Franz Kafka, Lettres à Felice, II, traduction Marthe Robert, Gallimard, 1972, p. 683.

17/03/2016

Franz Kafka, Lettres à Otla

                                 2.jpg

À Otla et Josef David              Matliary, juin 1921

 

Chère Otla,

 

Voilà déjà longtemps que je ne t’ai pas écrit, quand je vais bien, dans la forêt, au milieu du silence total avec les oiseaux, le ruisseau et le vent, je me tais moi aussi, et quand je suis désespéré, dans la villa, sur le balcon, dans la forêt détruite par le bruit, je ne peux pas écrire parce que ma lettre est lue aussi par les parents. Ce dernier cas est malheureusement le plus fréquent, mais le premier se produit également, ainsi par exemple les deux derniers après-midi, aujourd’hui ce n’est plus tout à fait cela ; mais je ne m’en étonne pas, il n’y a pas dans le monde autant de silence qu’il m’en faut, d’où il suit qu’on ne devrait pas se permettre d’avoir besoin de tant de silence. Mais qu’on puisse l’avoir ici quelquefois, bien que tout soit déjà comble et qu’à partir du 1er le comble sera probablement encore comblé (les gens logent dans les cabines de bains, dans n’importe quel cagibi, et moi j’ai une belle chambre avec balcon) — de cela je suis extrêmement reconnaissant et c’est l’une des raisons pour lesquelles jusqu’ici je n’ai pas bougé. En ce moment par exemple, il est à peu près 7 heures du soir, je suis allongé sur ma chaise longue à l’entrée d’une cabane à trois pans de mur avec 2 couvertures, fourrure et coussin, devant la cabane s’étend une prairie (...) toute jaune, blanche, mauve de fleurs que je connais et d’autres que je ne connais pas, derrière la cabane le ruisseau passe en murmurant.

 

Franz Kafka, Lettres à Otla et à la famille, traduction de l’allemand par Marthe Robert, Gallimard, 1978, p. 132-133.

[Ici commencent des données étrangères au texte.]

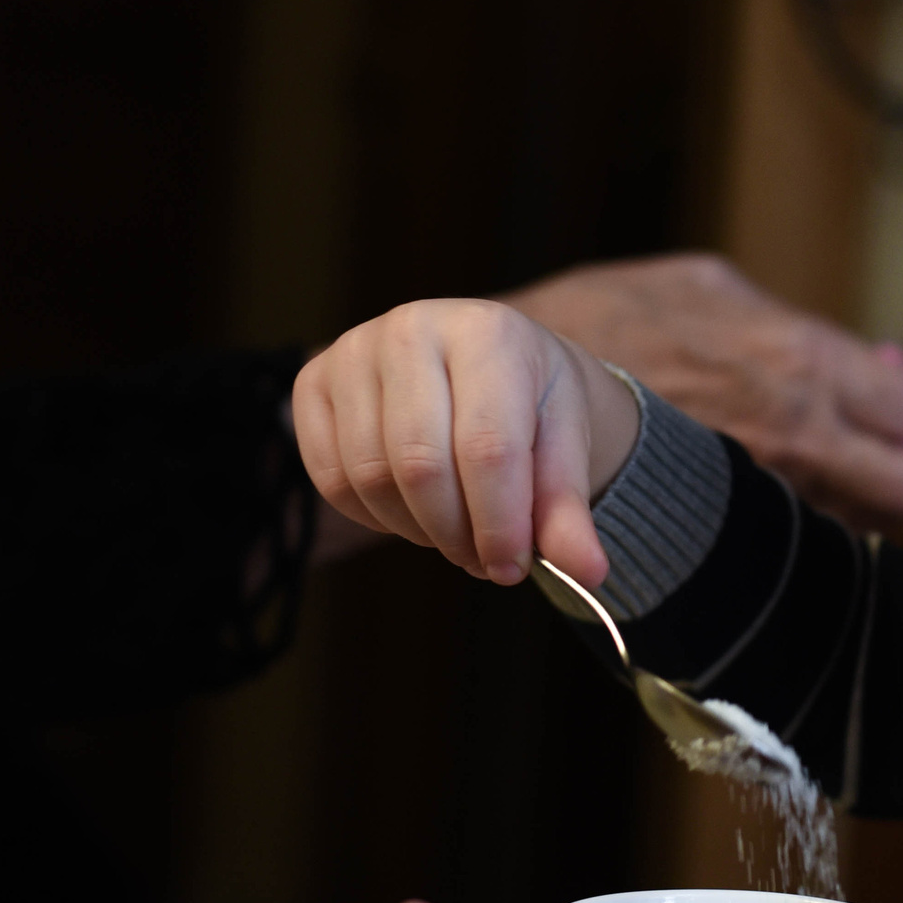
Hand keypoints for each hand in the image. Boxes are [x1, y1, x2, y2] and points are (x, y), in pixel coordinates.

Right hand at [291, 301, 640, 588]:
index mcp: (487, 333)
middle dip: (457, 533)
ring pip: (370, 477)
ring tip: (456, 532)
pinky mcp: (313, 380)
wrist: (493, 364)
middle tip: (485, 560)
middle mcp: (412, 328)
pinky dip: (374, 516)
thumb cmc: (532, 404)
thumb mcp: (566, 449)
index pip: (487, 448)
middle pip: (422, 467)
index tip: (512, 569)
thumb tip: (589, 574)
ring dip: (417, 530)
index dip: (499, 524)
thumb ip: (569, 512)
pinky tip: (412, 512)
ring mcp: (353, 350)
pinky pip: (331, 478)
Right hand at [503, 253, 902, 527]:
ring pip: (859, 517)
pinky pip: (801, 536)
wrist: (493, 385)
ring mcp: (761, 488)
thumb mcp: (704, 290)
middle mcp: (792, 434)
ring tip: (873, 474)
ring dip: (877, 501)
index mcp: (796, 363)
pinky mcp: (725, 527)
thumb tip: (883, 365)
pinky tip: (804, 498)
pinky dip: (820, 519)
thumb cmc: (600, 324)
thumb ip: (795, 327)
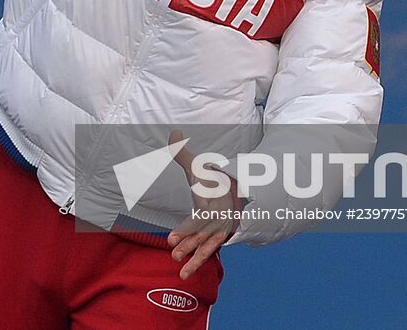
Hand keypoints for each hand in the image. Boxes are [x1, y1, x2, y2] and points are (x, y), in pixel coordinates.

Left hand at [166, 129, 239, 279]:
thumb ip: (182, 153)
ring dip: (194, 260)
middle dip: (189, 244)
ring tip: (180, 272)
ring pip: (206, 247)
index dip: (186, 228)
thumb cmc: (210, 179)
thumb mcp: (198, 166)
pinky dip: (197, 263)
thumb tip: (172, 132)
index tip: (171, 238)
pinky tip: (185, 274)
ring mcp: (218, 230)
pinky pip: (207, 252)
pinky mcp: (216, 239)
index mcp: (212, 202)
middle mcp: (217, 218)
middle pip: (202, 234)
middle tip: (172, 254)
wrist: (235, 191)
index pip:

                                

27/11/2015

Franz Kafka, Lettres à Felice

franz-kafka.jpg

À Grete Bloch

 

8.VI.14

 

(…)

     En juillet j’irai m’installer dans une forêt quelconque afin d’améliorer en moi ce qui pourra l’être en hâte. Chez nous les parents ont coutume de dire que les enfants vous font sentir à quel point on vieillit. Quand on n’a pas d’enfants, ce sont vos propres fantômes qui vous le font sentir, et ils le font d’autant plus radicalement. Je me souviens que dans ma jeunesse je les attirais hors de leur trou, ils ne venaient guère, je les attirais avec plus de force, je m’ennuyais sans eux, ils ne venaient pas et je commençais à croire qu’ils ne viendraient jamais. À cause de cela j’ai déjà souvent été bien près de maudire mon existence. Par la suite ils sont quand même venus, de temps à autre seulement, c’était toujours du beau monde, il fallait leur faire des courbettes bien qu’ils fussent entre tout petits, souvent ce n’était nullement eux, ils avaient seulement l’air de l’être ou bien ils le donnaient seulement à entendre. Cependant lorsqu’ils venaient pour de bon, ils se montraient rarement féroces, on n’avait pas lieu d’être très fier d’eux, ils vous sautaient dessus tout au plus comme le lionceau saute sur la chienne, ils mordaient, mais on ne s’en apercevait qu’en maintenant l’endroit mordu avec le doigt et en y appuyant l’ongle. Plus tard il est vrai, ayant grandi, ils sont venus et sont restés à leur guise, de tendres dos d’oiseaux sont devenus des dos de géants comme on voit sur les monuments, ils sont entrés par toutes les portes, enfonçant celles qui étaient fermées, c’étaient de grands fantômes fortement charpentés, une foule anonyme, on pouvait se battre avec l’un d’eux, mais non pas avec tous ceux qui formaient cercle autour de vous. Écrivait-on, ce n’étaient rien que des bons génies, sinon c’étaient des démons dans la foule desquels on pouvait tout juste encore lever le bras pour montrer où on était. Quant à la façon dont on se disloquait la main en haut, de cela sans doute on n’était pas responsable.

 

Franz Kafka, Lettres à Felice II, traduit de l’allemand par Marthe Robert, Gallimard, 1972, p. 683.